Exercise:
Below are some records. Return exactly the lines from the one with "right elbow: (362, 266)" to the one with "left eye: (288, 175)", and nothing else.

(Keypoint coordinate data)
◆ ◆ ◆

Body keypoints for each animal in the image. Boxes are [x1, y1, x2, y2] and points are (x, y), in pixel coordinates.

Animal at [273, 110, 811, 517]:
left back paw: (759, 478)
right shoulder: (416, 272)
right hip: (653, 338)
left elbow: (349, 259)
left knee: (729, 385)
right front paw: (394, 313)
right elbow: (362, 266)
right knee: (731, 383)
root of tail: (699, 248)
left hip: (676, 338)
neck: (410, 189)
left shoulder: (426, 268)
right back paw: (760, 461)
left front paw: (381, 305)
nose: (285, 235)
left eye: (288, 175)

◆ ◆ ◆

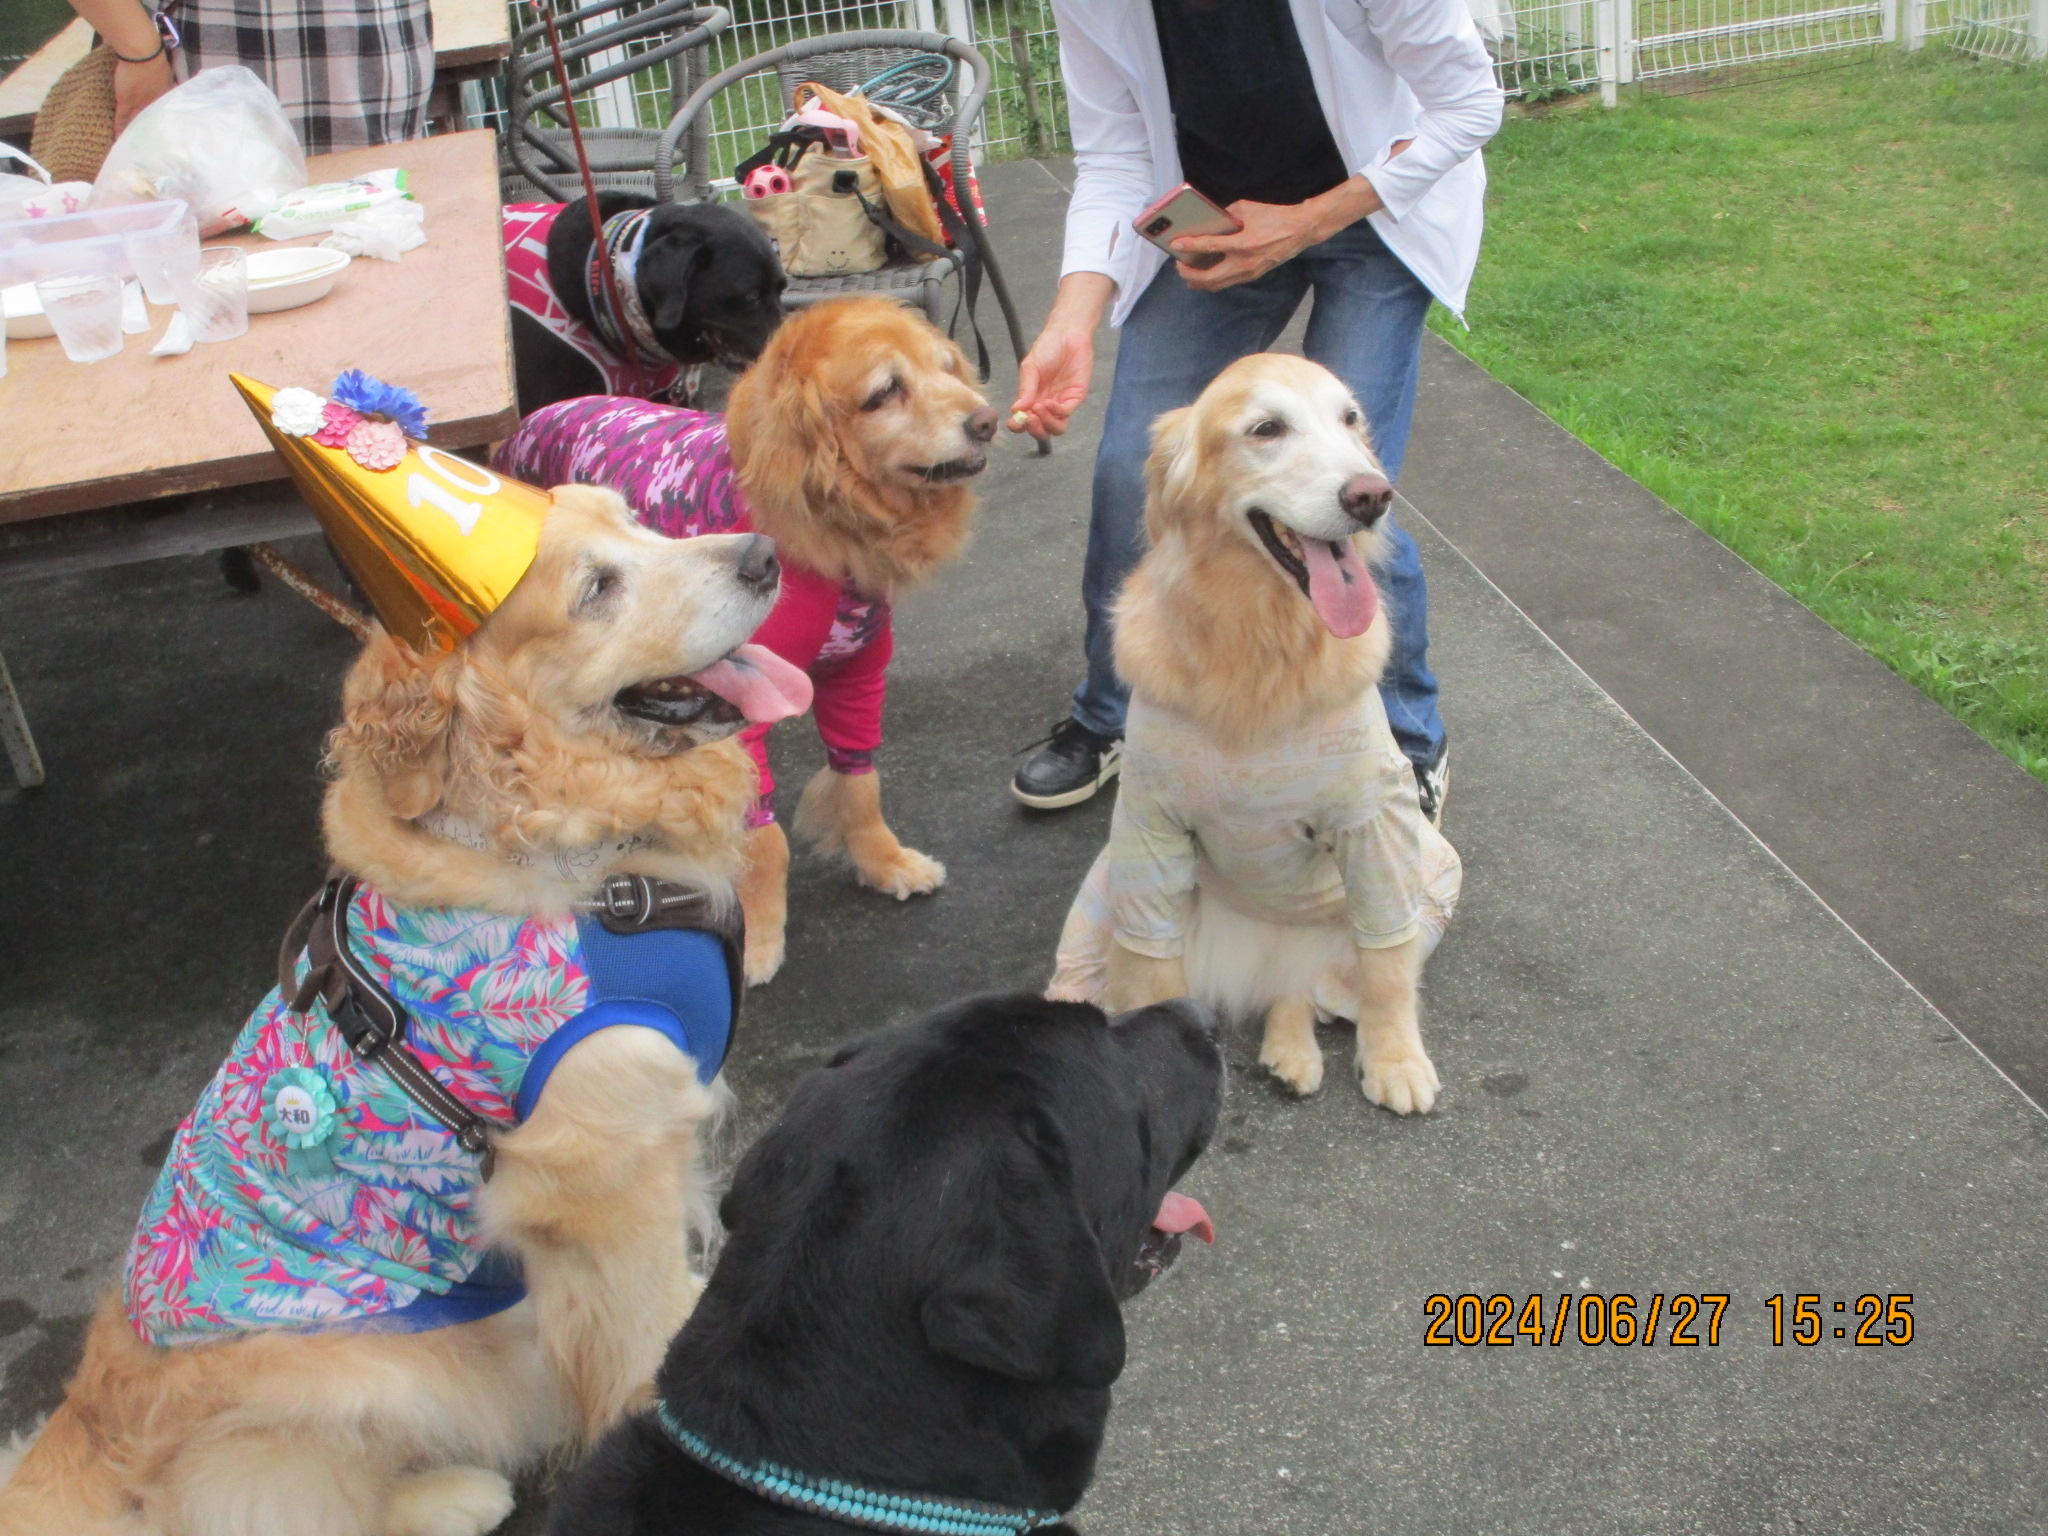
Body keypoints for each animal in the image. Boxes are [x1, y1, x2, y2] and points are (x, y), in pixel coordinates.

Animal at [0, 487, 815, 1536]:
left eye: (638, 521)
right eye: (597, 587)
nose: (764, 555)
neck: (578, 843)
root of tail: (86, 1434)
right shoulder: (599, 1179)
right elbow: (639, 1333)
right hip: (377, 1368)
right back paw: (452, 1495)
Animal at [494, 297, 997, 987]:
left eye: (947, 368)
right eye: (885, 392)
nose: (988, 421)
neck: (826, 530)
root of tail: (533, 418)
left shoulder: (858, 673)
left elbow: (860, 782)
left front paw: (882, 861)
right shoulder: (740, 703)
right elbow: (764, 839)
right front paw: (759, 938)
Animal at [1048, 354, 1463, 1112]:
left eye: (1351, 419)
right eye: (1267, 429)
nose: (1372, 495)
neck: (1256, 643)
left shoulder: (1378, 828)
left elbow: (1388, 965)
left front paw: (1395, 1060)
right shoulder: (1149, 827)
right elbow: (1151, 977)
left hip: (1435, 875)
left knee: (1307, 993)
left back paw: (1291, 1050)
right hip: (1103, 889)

◆ ◆ ◆

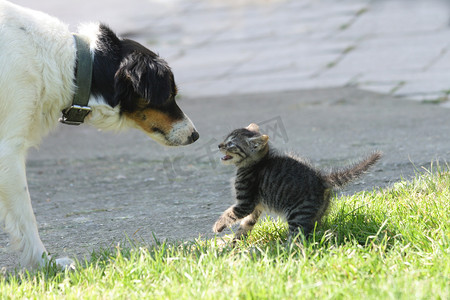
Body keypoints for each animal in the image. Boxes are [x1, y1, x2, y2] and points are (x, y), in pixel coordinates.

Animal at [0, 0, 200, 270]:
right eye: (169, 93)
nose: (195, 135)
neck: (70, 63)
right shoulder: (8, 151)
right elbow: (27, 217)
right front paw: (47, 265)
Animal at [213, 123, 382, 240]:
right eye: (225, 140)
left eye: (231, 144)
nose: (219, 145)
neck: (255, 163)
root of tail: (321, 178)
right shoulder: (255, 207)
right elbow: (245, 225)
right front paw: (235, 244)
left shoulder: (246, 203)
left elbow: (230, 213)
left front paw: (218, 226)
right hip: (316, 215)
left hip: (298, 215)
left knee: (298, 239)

◆ ◆ ◆

Answer to the problem:
right elbow: (362, 266)
right knee: (731, 383)
root of tail: (699, 248)
left hip: (676, 338)
neck: (410, 189)
left shoulder: (426, 268)
right back paw: (760, 461)
left front paw: (381, 305)
nose: (285, 235)
left eye: (288, 175)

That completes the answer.